The wolves’ howls pierced the mist, far too close. Moira wriggled free of her father’s arms and pressed him behind her, toward the huddle of guardsmen who had come in his wake. He stumbled, unprepared for her magic-fueled strength.
Corbet stood at Moira’s side, tense as bent yew wood, his fingers curling and uncurling, knuckles the color of midwinter frost. Her father’s eyes passed over him as if he were invisible.
The wolves burst into view.
Moira sank her feet toward the source of her power, rooting herself to the earth. She raised her arms and shouted wordlessly. Silver light burst from her hands, forming a shield around her small band of men.
The first wolf leaped toward them, hit the shield, and fell back with a pained whine. Moira forced the shield outward. The searing silver touched the wolf’s hide and it leaped backward, yipping and nipping at the singed patch on its shoulder.
The remaining wolves stalked the edge of the shield, ears pulled back, teeth bared, quivering with blood hunger.
“Impressive.” Yndris stepped out of remnants of mist and inclined her head. “But you won’t be able to hold your shield forever.”
“As long as I stand on Clary land, I can hold this shield until the seas run dry.” Moira’s voice did not tremble. The wellspring below surged through her. In that moment, she felt invincible.
The wolf-woman’s nostrils flared. Her lips curled back to reveal her fangs. Fierce and dangerous in her unworldly beauty.
“Moira wields the deep magic, Yndris,” Corbet said, resting his hand on her shoulder. “By the laws of our folk, she now has the right to claim herself.”
Yndris’s eyes narrowed to ruby slits. “She’s the whelp of a mortal.”
Moira bristled. Power radiated through her, lifting the hairs on her arms, tingling in her fingertips. “Unwanted, ye said. Unclaimed. Well, I have been claimed. By my father and by the deep roots of this land. You have no right to me.”

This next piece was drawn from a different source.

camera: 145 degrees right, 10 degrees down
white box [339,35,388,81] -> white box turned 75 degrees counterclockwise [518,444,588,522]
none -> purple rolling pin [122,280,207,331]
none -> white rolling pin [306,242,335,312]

Yndris looked between Corbet and Moira. Moira returned her stare without flinching, drawing strength from both the land and Corbet’s silent presence.
Yndris pressed her lips together and beckoned her wolves with a flick of her hand. “The Lady will hear of this. She will not be pleased.”

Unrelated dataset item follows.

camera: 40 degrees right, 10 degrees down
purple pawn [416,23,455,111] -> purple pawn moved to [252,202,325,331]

The mist rushed forward, enveloping Yndris and her wolves, and then it was gone, leaving nothing but brilliant stars dancing overhead and the croaking of frogs. Moira released the magic, sagging against Corbet when it fled from her limbs.

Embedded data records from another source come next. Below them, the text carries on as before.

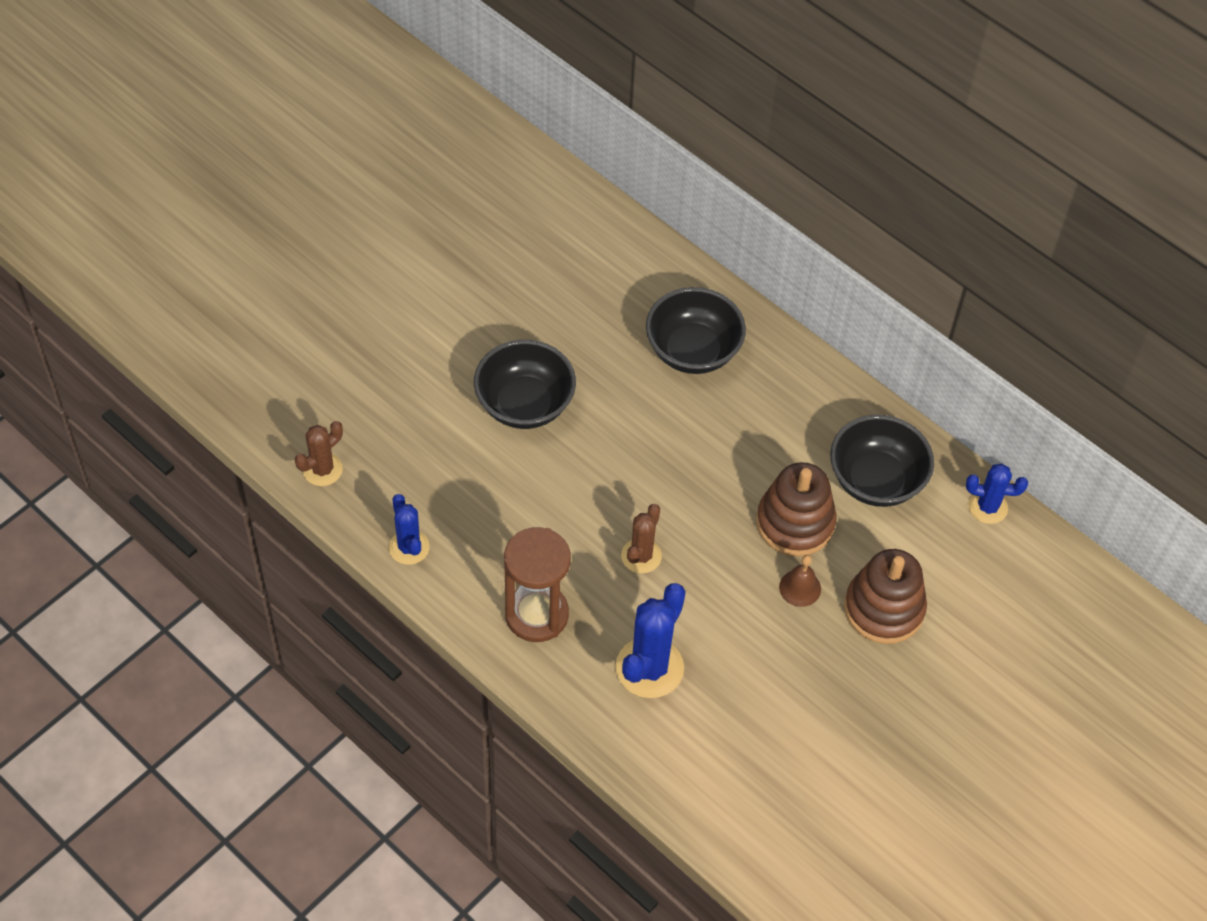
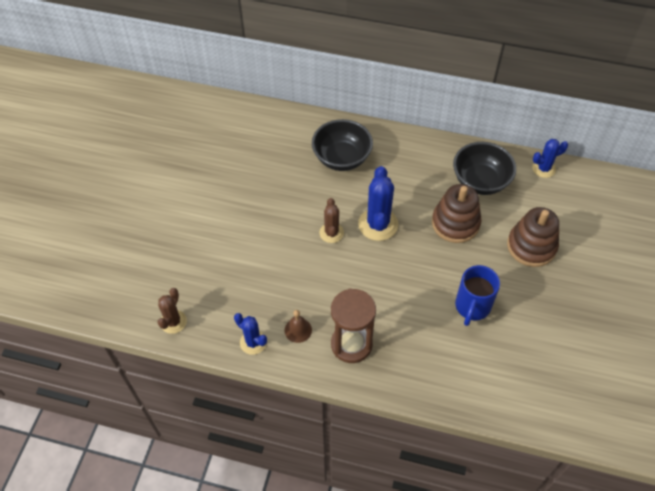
camera: 25 degrees left, 0 degrees up
black bowl [474,340,576,429] -> none
blue cactus [615,583,686,698] -> blue cactus moved to [358,166,398,241]
brown cactus [621,504,662,573] -> brown cactus moved to [319,198,344,243]
brown bell [779,555,821,607] -> brown bell moved to [285,310,312,343]
none -> blue mug [455,265,500,326]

The world felt as if it inhaled, caught in a frozen moment. “It’s over,” Corbet whispered. “Well done.”
“What happens now?”
He brushed his fingers against her cheek. “Now you go home. When you are ready to learn what lies beyond the mists, I’ll be waiting.”
The world exhaled a rush of heather-tinged breath, and Corbet was gone, leaving Moira cold and unbalanced.
Lord Clary blinked and rubbed his eyes, looking around him in confusion. “Moira? What are ye doing out here? We’ve been searching for ye.”
She sighed. “Nothing, Father. I’m sorry I worried ye. I’m ready to go home.”
Moira let her father wrap an arm around her shoulders and lead her toward Castle Clary. Energy pulsed through her with each footstep, clear and fresh as rainwater.
A raven’s call broke through the night. Moira looked up and found its dark shape perched on the castle’s battlements, black eyes glinting.
Sending a trace of magic from her toes down through the earth and up along the stone wall, she brushed the raven with a soft touch. An answering tingle fluttered in her belly, ripe with promise.
Moira smiled and stepped into the warmth of Castle Clary, surrendering herself to the fluttering care of her sisters. They shepherded her to her sleeping pallet and tucked her under layers of woolen blankets, urging her to rest.
She laid her head on the pillow and waited for sleep to claim her. Would Corbet walk her dreams this night? She found she hoped so.
The foundations of her world had shifted. Clary was still home, but there was a new world now that she could claim, and claim it she would, beneath the raven’s wing.